I don’t regret that kind of "cheating"---we were high school kids, the stakes were pretty low, and it didn't affect us one way or another. But I never cheated on an assignment. I've never plagiarized. I've never stolen candy, even. I just grew up knowing deception was, in general, wrong. Lying if a friend asks, "do I look fat in these jeans?" is one thing. Passing off someone else's idea as my own is quite another.

The digital "revolution" is making cheating easier and easier. Is it truly the case that the generation currently in college believes that cheating is "ok" to get by? I cannot believe that is the case; everyone still knows that cheating is wrong. I reckon the question is whether or not, despite knowing it's wrong, folks are starting to think it's ok to do it anyway . . . that the ends justify the means?
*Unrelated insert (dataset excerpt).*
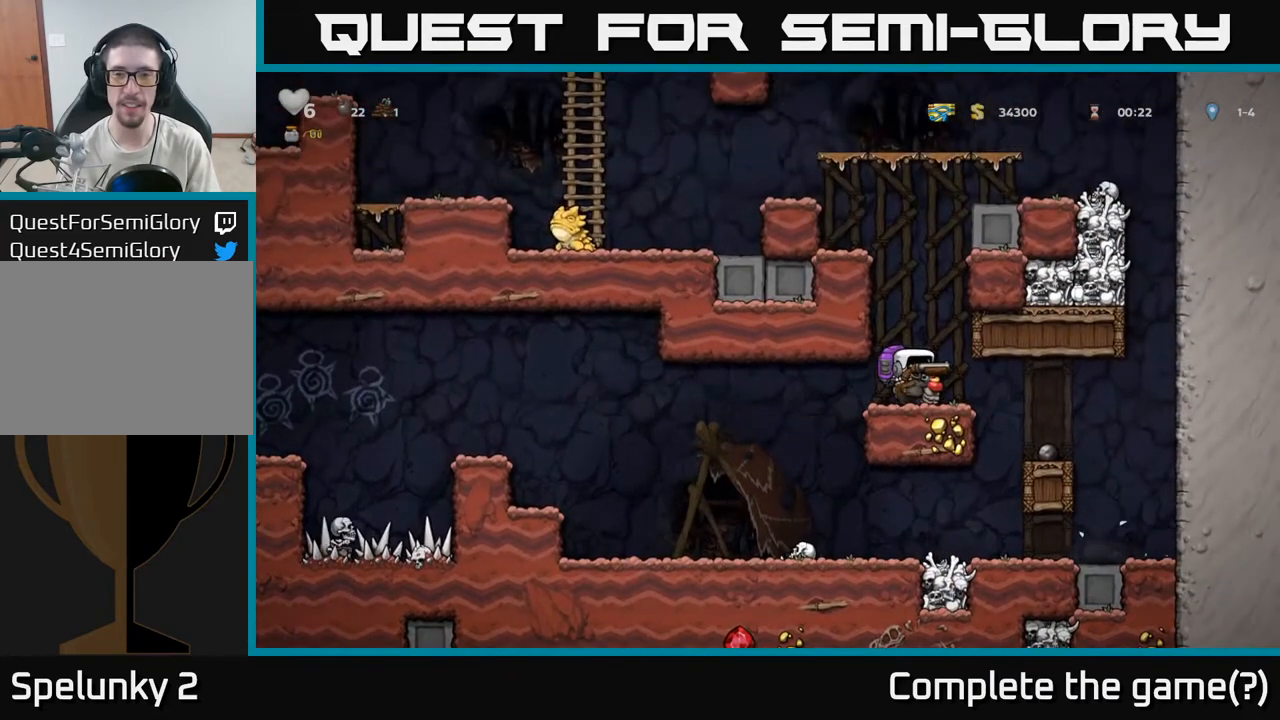
{"dt_ms": 500, "buttons": ["A"], "left_stick": "center", "right_stick": "center", "events": [[217, "A", "down"], [333, "A", "up"], [383, "A", "down"]]}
I worry that some students think the ends justify the means. I realize such a statement sounds silly---that it's not cynical enough. But I also have much evidence that a majority of students do NOT think this way---at least those who take my classes. Even so, if that is truly the case with students in the future, then the issue is not only one of morality and ethics, but self-conception. Subjectivity is altering, the psyche is shifting, what it is to be a "self" is changing. It may be that younger generations are no longer afflicted by "cognitive dissonance" as older generations. It may be that contradiction is the default postmodern condition, a default hastened by the multi-modal, attention-dividing channels of our mediated environment. It may be the self is fragmenting—psychoticizing, to coin a term. And if that's true, the way we teach will need to change---dramatically.